Care Attendants Are Important

The changes to the state’s long-term care system may just be a few lines in the two-year state budget, but if they are passed they would have a huge impact on my life and the lives of the more than 55,000 elderly and disabled people in Wisconsin who use these services.

I’m a 47-year-old author with severe cerebral palsy and a lifelong Wisconsinite. I’m unable to use my hands. A person has to bathe, dress, toilet, groom and feed me.

I write using Morse code swaying my head back and forth spelling out each letter of a word. Fortunately, I use a word prediction program called CoWriter, which allows me to start spelling a word and I choose the word that I want from a list.

My day starts at 10. I write eight hours a day. I work in the afternoon and have supper before going back to the computer to write until 11. In fact I wrote a first draft of a middle grade manuscript in four months for my literary agent. My agent has agreed to represent all of my books. I have a career!

My mother has sacrificed and dedicated her entire life to me. To the system, I was an unemployed statistic too disabled to be employed, but my mother put me through college—I have a Bachelor of Science degree in English with a writing minor from the University of Wisconsin-Stevens Point and a Liberal Arts degree from Madison College—and allowed me to live with her to pursue a writing career.

But in recent years my mother has become forgetful and is having trouble caring for me. I have home health care, which allows me to live at home and have care attendants come each day to get me out of bed. My mother can’t get me out of bed anymore.

Under the current system, I am able to hire and fire attendants. A care agency screens and recruits job applicants for open shifts and the client interviews the applicant for the job. Clients have the final say about who takes care of them. A client and a care attendant need to trust each other.

But attendants come and go like the wind and some are better than others. Every time a care attendant leaves me, I have to start over. It leaves a hole in my heart. I’m lucky that I don’t need much care. Some clients have catheters, respirators, pumps or feeding tubes, requiring specialized, trained, reliable attendants.

I have been lucky to have good care attendants, which has allowed me to write two manuscripts in the past two years. In February one of my best care attendants left me for a better paying job at a nursing home. I really liked her. We were together for two years and became friends. It hurt me, but I understood.
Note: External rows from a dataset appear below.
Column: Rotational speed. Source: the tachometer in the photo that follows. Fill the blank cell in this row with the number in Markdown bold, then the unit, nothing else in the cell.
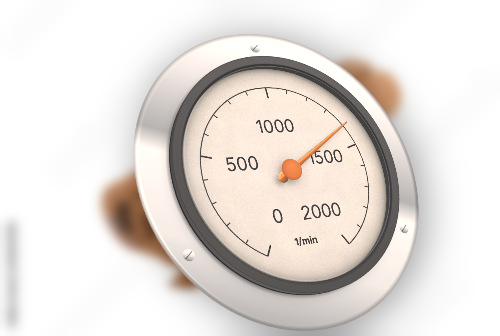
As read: **1400** rpm
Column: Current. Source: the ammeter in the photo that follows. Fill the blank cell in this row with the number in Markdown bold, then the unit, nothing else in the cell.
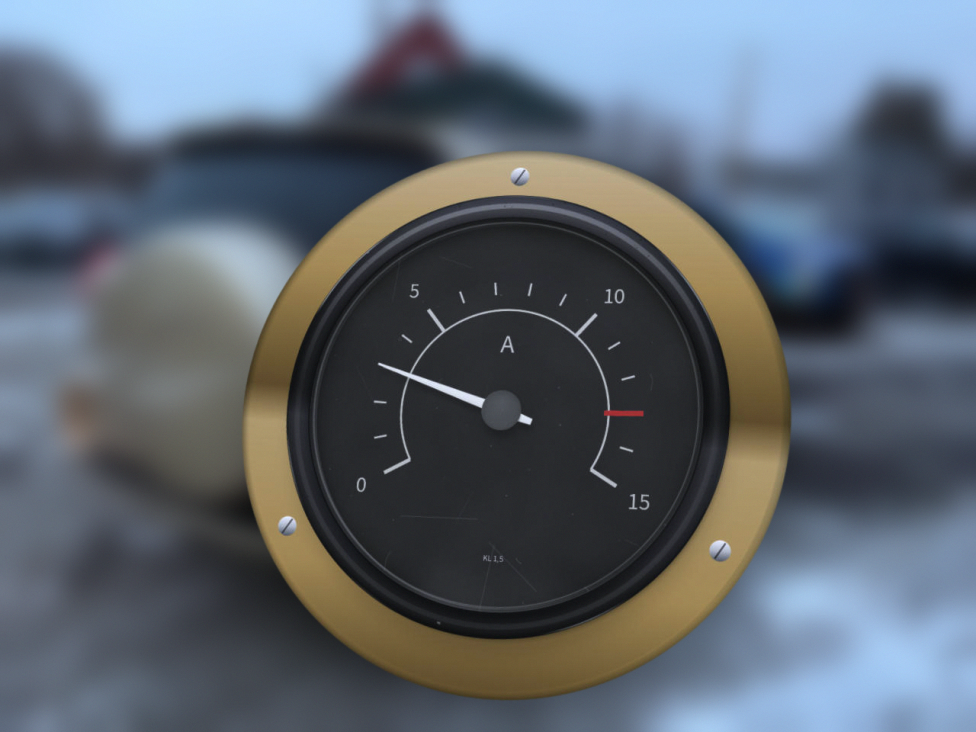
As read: **3** A
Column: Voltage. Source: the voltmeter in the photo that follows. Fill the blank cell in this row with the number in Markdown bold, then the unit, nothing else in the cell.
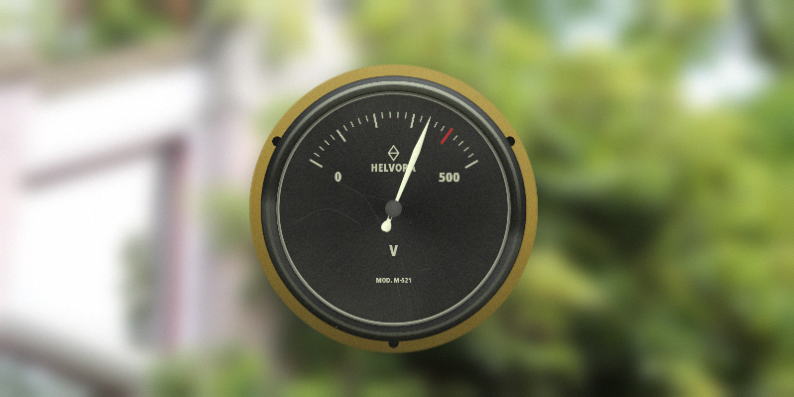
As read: **340** V
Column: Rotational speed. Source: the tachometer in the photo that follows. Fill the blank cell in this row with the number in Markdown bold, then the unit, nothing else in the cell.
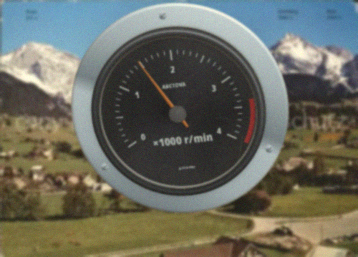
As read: **1500** rpm
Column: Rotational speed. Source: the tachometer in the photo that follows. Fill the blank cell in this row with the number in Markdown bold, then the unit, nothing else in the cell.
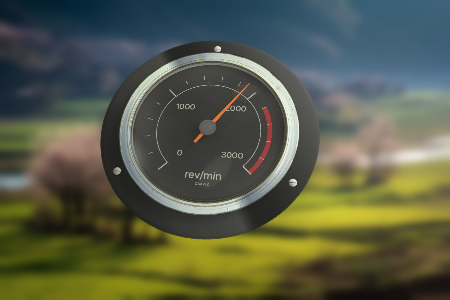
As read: **1900** rpm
The current system needs more revenue, not less, to pay care attendants a decent hourly wage. How does the state expect care attendants to make a living on $11 an hour only working 40 hours a week? That’s why there is a high turnover rate of care attendants. People see care work as the bottom of the career ladder. Every care attendant that I had wants to be a nurse or some other profession.

Care attendants should earn $15 an hour, have a two-week paid vacation and five paid sick days a year. Why not let the client review an attendant’s attendance and performance each year? The longer an attendant stays with a client they should be given a raise. All that attendants want is to be treated with respect and make a living. 

Lives are in jeopardy. The disabled deserve better.